WHAT TO DO
For the word "cápsula", state how many lines of the records include it, with no other text.

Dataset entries
______
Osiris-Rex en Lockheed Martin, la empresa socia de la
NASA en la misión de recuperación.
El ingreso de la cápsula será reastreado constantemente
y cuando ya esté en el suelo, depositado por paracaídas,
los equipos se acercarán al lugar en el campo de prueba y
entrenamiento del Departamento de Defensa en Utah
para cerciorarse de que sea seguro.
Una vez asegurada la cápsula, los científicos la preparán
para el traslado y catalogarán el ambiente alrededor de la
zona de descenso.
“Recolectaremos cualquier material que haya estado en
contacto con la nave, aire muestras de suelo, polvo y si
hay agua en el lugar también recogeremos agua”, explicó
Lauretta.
______
SOLUTION
2